Kim agreed. Chapter 98 provisions “have different compliance and documentation requirements,” he said. It’s up to each company to decide what's best, whether that may be to claim USMCA for duty preferences or to use the Chapter 98 provisions, Kim said.

The panel discussion had centered on new USMCA provisions that affect the auto industry. Much of it was focused on labor value content (LVC) and aluminum and steel regional purchasing requirements in the new agreement.

A major change that CBP is still grappling with is the requirement for producers to submit certifications to CBP on LVC and steel and aluminum requirements, Kim said. While the agency is accustomed to certificate of origin requirements in free trade agreements, which the agency does not need at the time of importation but instead on demand during verifications, the USMCA auto producer certifications must be filed upfront, Kim said.

“Because of this, a whole new process has had to be created to accommodate this requirement as well,” Kim said.
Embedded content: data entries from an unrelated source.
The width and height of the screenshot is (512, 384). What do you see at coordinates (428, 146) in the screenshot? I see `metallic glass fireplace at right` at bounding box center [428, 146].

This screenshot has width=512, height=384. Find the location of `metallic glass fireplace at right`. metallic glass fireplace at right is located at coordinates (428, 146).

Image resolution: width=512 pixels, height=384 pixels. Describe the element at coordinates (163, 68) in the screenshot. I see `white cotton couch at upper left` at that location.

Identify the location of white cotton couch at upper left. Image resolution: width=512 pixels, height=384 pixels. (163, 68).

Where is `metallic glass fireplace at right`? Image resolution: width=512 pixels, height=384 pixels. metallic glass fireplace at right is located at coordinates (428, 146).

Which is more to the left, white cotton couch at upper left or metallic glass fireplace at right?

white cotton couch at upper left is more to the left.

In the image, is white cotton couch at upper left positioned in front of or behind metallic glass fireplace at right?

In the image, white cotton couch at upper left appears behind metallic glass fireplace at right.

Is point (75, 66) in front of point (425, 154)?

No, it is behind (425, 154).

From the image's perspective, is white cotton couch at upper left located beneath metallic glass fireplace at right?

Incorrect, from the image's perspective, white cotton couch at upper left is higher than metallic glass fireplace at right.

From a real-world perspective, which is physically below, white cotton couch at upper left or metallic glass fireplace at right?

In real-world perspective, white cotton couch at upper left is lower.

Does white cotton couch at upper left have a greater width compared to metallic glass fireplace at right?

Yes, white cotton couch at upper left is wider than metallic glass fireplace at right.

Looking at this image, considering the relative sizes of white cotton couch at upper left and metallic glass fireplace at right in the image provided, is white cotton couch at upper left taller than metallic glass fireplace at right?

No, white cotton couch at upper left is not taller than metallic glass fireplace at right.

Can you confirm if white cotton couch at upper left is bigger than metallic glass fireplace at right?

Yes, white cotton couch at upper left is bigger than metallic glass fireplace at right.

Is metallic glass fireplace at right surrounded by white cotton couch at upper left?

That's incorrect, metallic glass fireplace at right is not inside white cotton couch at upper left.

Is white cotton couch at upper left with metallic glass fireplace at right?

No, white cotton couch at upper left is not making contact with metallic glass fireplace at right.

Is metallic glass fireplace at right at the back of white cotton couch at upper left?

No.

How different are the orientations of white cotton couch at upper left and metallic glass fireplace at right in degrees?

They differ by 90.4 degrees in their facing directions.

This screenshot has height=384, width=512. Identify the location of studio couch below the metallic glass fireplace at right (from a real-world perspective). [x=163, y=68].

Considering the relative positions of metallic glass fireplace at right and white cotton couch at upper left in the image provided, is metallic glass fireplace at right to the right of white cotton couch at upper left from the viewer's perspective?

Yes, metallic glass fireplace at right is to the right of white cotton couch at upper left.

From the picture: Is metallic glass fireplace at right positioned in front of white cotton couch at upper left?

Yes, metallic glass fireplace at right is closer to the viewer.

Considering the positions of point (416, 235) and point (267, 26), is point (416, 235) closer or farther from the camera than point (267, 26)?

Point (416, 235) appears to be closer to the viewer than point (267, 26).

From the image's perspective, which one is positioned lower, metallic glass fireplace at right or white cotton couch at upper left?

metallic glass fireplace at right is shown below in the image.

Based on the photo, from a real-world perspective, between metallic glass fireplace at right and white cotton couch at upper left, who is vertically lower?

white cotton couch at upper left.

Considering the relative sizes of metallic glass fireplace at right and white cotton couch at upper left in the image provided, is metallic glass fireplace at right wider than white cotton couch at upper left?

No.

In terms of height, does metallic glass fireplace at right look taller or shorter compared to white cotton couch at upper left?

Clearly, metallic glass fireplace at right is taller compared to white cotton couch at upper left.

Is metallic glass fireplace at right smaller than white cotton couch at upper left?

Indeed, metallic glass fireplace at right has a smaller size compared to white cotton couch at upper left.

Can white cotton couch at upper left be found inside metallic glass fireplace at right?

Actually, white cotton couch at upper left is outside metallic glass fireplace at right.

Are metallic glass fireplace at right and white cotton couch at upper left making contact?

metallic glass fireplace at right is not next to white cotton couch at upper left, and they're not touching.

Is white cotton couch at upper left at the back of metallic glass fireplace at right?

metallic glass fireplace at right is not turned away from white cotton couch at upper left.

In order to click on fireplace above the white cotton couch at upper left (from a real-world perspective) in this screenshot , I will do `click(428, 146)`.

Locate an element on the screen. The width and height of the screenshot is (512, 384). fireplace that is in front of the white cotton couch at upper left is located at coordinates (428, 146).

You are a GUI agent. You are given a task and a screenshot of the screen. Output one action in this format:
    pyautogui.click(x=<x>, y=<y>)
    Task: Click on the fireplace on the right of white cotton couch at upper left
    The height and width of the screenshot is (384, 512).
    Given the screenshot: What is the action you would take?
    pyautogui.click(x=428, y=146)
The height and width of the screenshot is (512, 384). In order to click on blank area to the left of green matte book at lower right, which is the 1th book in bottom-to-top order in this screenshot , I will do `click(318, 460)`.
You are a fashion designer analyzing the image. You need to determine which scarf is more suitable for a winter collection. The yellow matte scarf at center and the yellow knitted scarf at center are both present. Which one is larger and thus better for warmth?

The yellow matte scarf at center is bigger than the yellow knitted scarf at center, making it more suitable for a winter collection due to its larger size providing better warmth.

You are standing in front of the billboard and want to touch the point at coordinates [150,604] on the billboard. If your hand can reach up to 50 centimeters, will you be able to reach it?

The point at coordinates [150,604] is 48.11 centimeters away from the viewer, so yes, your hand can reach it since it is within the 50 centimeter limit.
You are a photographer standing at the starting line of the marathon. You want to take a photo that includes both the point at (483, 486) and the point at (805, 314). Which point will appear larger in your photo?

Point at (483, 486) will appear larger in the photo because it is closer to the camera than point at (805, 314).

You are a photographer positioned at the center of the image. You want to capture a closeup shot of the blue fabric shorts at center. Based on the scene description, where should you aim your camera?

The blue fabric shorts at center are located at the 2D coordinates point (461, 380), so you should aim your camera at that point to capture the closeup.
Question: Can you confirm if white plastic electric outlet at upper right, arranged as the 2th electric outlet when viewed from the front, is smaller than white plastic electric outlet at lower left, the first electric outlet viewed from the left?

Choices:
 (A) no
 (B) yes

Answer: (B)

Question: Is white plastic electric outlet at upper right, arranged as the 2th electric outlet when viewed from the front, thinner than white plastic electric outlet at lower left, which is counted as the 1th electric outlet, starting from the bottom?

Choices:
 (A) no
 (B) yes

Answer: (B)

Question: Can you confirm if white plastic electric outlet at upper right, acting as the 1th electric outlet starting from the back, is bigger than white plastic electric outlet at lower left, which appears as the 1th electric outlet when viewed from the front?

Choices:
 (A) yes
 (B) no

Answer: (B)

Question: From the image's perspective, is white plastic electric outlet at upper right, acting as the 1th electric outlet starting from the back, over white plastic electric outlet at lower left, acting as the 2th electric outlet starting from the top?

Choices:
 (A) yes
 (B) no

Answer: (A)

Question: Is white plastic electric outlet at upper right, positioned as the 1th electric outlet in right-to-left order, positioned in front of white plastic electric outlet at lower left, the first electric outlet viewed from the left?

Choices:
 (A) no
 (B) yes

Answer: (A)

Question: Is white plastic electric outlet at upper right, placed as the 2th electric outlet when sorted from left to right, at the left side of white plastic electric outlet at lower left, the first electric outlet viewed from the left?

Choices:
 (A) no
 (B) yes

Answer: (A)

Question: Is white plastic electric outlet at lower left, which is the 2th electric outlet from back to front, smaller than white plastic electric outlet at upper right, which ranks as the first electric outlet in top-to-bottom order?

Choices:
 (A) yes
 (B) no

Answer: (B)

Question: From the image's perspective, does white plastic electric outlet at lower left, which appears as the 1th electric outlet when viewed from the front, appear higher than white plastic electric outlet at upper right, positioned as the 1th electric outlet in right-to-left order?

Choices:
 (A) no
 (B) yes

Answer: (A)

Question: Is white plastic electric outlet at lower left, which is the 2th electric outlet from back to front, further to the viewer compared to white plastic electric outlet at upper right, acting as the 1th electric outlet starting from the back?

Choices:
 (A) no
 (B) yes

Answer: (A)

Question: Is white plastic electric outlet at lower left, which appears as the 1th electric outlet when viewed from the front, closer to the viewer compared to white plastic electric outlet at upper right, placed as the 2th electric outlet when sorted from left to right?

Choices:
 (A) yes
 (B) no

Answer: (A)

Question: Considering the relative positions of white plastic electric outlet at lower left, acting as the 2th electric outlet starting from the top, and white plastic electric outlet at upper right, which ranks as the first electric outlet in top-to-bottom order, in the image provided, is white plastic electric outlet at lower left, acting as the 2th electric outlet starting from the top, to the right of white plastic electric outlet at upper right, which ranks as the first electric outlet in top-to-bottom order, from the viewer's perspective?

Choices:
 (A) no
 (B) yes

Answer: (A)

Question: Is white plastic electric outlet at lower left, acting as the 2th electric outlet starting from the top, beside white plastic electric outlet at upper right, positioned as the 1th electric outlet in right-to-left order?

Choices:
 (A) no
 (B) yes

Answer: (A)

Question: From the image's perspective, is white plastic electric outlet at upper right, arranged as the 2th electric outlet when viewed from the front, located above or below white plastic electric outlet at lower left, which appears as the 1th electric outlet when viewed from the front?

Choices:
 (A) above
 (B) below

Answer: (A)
While CBP has issued some implementing instructions on the filing of these auto producer certifications, the agency will be providing more detail and guidance to the trade in new regulations later in 2021, Kim said. CBP also continues to work very closely with the Labor Department on reviewing the certifications it has already received, and the two agencies are ironing out the details for that process as well, he said.